*Aim of the task*. Transcribe the listing below word for word, leaving out any pictures.

---

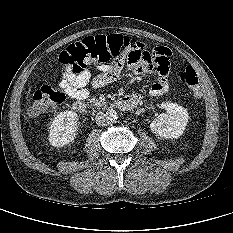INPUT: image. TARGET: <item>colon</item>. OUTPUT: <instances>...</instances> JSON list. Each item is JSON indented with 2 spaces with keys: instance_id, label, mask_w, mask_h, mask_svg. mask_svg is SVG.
Returning <instances> with one entry per match:
<instances>
[{
  "instance_id": "colon-1",
  "label": "colon",
  "mask_w": 233,
  "mask_h": 233,
  "mask_svg": "<svg viewBox=\"0 0 233 233\" xmlns=\"http://www.w3.org/2000/svg\"><path fill=\"white\" fill-rule=\"evenodd\" d=\"M138 43L132 38L122 35L88 37L80 42L69 45L59 56L64 73L78 74L90 64L113 63L115 60L124 62L125 54ZM180 81L186 85L195 97L202 94L199 77L192 67H186L180 74ZM66 99L62 87L43 86L36 90L28 109L31 116H37L46 110L63 103Z\"/></svg>"
}]
</instances>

---

*Written answer*.
INPUT: image. TARGET: <item>colon</item>. OUTPUT: <instances>...</instances> JSON list. Each item is JSON indented with 2 spaces with keys: instance_id, label, mask_w, mask_h, mask_svg. mask_svg is SVG.
Returning <instances> with one entry per match:
<instances>
[{
  "instance_id": "colon-1",
  "label": "colon",
  "mask_w": 233,
  "mask_h": 233,
  "mask_svg": "<svg viewBox=\"0 0 233 233\" xmlns=\"http://www.w3.org/2000/svg\"><path fill=\"white\" fill-rule=\"evenodd\" d=\"M138 43L132 38L122 35L88 37L80 42L69 45L59 56L64 73L78 74L90 64L113 63L115 60L124 62L125 54ZM180 81L186 85L195 97L202 94L199 77L192 67H186L180 74ZM66 99L62 87L43 86L36 90L28 109L31 116H37L46 110L63 103Z\"/></svg>"
}]
</instances>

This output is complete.